Donna Wallace is criticizing city spending, especially the new City Hall and Arizona Avenue improvements.
Kevin Hartke wants to avoid bashing the city and focus instead on offering solutions.
Yet both candidates will tout their experience, ranging from Wallace's previous eight years on the council to Hartke's year-long appointment to fill a vacancy.
The two entered the runoff after Hartke fell about 500 votes short of being elected outright in Tuesday's primary election. Incumbents Trinity Donovan and Jeff Weninger won outright.
The campaign featured claims the city had overspent on projects it doesn't need, or that the improvements could have been done for less or in better economic times.
Hartke said he didn't think many points were helpful to the city, in part because the City Hall and road work will be completed by the time the new candidates take office in January. He said the downtown projects will be considered important in the coming years despite the reservations some have today.
"My strategy will be to do what I've done the whole time, which is to focus on how we can make Chandler better and how I'm qualified to lead us there rather than just say things are wrong," Hartke said.
Hartke, 54, is a minister who was appointed to the council in January 2008 after Martin Sepulveda's military deployment. Hartke later was put in charge of the city's Census effort.
Unlike Hartke, Wallace has remained critical of the City Hall and said the Arizona Avenue project was a waste of money. The funds should have been used instead to widen other roads.
"To me those are two pretty glaring differences in our fiscal decision-making," Wallace said.
Wallace, 56, is co-owner of Doug's Radiator and Muffler, a sales associate at Macy's and served two terms on the board of the Chandler Unified School District.
Hartke got 10,290 votes, compared with Wallace's 9,318 votes.
To get elected outright, a candidate needs half as many votes as those cast for mayor, which in this case was 21,617. Former Mayor Jay Tibshraeny won his former post in an unchallenged race. The official vote tally will change slightly by next week as provisional ballots are tabulated.
Weninger secured the most votes, 12,592. He figures voters supported him because of his voting record.
"I think my message has mainly been fiscal responsibility, taking care of our core services - the core responsibility of the local government - and getting out of the way of the private sector," said Weninger, a restaurant owner.
Donovan nabbed 11,870 votes, attributing her strong showing at the polls to having a grassroots campaign.
"I stood at a poll all day today and I heard a lot of good feedback and they appreciated my being on the council, my community-mindedness," Donovan said.
Insurance agency owner Scott Taylor came in fifth place with 8,692 votes. Retired policeman Terry Roe got 5,222 votes.
Roe spent only $3,400 or so, the least of any candidate. He said he was proud of his showing despite not having enough money to do a mailing, which every other candidate had funds for.
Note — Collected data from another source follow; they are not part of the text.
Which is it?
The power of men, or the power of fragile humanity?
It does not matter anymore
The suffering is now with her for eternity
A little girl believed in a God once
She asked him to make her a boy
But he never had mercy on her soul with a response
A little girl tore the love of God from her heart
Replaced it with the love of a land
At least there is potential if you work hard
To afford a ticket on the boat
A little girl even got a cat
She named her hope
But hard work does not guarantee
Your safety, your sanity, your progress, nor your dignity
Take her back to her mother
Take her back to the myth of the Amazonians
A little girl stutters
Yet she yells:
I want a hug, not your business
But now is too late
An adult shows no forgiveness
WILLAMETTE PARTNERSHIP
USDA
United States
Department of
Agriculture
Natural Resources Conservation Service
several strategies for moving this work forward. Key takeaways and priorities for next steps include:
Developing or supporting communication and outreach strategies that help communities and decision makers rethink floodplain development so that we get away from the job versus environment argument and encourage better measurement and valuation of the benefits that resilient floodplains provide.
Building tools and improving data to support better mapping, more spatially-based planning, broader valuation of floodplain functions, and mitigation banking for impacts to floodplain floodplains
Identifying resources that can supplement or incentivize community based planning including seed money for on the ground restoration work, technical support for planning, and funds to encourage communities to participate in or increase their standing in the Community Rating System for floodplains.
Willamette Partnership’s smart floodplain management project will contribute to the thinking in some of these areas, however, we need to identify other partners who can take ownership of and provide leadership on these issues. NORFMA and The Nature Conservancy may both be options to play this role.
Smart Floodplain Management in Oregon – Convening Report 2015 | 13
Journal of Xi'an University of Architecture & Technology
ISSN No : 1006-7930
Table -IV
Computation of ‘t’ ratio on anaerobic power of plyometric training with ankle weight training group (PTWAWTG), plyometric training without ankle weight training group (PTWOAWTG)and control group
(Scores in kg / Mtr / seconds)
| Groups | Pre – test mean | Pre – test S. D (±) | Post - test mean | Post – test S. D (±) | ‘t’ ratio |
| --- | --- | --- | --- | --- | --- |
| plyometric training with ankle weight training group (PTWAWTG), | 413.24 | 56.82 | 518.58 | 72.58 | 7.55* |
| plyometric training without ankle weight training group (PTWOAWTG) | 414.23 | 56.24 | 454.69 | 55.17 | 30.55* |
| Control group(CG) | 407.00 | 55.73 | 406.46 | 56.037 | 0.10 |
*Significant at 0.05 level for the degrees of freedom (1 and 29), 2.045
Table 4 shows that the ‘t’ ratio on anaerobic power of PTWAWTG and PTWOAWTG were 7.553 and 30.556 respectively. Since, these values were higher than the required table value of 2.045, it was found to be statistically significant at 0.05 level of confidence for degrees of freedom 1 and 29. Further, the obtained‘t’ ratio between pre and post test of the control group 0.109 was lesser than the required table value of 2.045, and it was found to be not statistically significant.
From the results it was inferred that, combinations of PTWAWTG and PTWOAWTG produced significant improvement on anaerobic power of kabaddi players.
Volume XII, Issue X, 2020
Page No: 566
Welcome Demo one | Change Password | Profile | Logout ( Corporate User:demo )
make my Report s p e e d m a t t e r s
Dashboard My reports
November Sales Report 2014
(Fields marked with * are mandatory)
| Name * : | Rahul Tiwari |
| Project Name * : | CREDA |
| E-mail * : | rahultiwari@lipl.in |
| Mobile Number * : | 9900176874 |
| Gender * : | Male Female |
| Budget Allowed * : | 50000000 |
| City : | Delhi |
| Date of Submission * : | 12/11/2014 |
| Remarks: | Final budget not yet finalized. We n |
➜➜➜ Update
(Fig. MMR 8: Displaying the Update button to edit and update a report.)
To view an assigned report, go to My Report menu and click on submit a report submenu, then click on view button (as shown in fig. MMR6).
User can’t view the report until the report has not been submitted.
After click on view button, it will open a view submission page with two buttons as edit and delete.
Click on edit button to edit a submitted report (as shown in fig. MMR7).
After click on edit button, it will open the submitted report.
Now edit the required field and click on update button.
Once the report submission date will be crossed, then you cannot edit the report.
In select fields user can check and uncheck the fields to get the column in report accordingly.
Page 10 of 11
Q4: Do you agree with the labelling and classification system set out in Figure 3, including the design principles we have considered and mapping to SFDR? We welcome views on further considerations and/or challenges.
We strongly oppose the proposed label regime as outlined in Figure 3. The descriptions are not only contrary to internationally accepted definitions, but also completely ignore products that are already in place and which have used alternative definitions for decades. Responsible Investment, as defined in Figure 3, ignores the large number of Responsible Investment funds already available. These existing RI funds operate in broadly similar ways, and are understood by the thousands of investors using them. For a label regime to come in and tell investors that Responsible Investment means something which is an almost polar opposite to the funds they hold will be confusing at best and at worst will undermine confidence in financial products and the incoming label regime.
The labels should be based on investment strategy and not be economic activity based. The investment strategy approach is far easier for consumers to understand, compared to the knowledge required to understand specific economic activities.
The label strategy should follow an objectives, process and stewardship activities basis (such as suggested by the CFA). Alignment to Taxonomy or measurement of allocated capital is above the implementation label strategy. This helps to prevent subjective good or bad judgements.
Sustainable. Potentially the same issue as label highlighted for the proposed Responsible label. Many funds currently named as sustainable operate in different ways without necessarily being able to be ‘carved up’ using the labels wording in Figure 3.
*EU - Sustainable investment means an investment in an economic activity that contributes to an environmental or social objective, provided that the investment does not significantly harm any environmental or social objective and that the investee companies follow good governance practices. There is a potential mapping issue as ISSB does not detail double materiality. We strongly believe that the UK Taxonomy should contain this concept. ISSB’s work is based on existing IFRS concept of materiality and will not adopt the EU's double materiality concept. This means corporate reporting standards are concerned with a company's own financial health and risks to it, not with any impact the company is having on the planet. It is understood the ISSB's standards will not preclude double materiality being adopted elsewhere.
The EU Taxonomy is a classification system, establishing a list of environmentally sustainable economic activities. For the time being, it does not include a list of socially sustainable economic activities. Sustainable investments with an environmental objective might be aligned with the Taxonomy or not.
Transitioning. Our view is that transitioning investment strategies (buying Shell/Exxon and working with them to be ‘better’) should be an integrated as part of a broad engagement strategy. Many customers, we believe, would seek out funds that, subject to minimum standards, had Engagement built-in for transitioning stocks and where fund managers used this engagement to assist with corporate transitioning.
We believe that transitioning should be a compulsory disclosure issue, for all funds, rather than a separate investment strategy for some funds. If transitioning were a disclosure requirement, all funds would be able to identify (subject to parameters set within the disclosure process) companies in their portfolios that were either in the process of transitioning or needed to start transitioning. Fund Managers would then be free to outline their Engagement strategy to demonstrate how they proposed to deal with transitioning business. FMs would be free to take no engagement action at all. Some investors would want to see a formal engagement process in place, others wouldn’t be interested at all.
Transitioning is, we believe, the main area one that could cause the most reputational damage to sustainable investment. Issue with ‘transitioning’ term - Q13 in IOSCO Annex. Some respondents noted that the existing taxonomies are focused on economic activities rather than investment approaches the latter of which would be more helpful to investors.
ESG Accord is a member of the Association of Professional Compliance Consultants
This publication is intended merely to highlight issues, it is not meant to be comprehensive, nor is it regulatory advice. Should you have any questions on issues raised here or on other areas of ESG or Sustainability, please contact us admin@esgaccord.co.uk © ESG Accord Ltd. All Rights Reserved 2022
Roe was perhaps the most critical of city spending and said the message resonated with many voters he spoke with.
"I guess I hoped the tea party stuff was just a piece of America waking up to the realization that they need to get involved and be part of our country, part of our government," Roe said. "In the big races, not necessarily in Arizona, they've played a little bit of a role. (But) I think a lot of people stayed home."
Tibshraeny said the city's finances will be the new council's top challenge. To him, the election shows residents can support candidates who hold opposing views.
"Chandler voters are good about that, picking their candidates and even though they may look at things a little differently on the council, I think the citizens look for people who are performing, and performing well for them," Tibshraeny said. "I think they did that looking at the two incumbents even though they are very different than each other."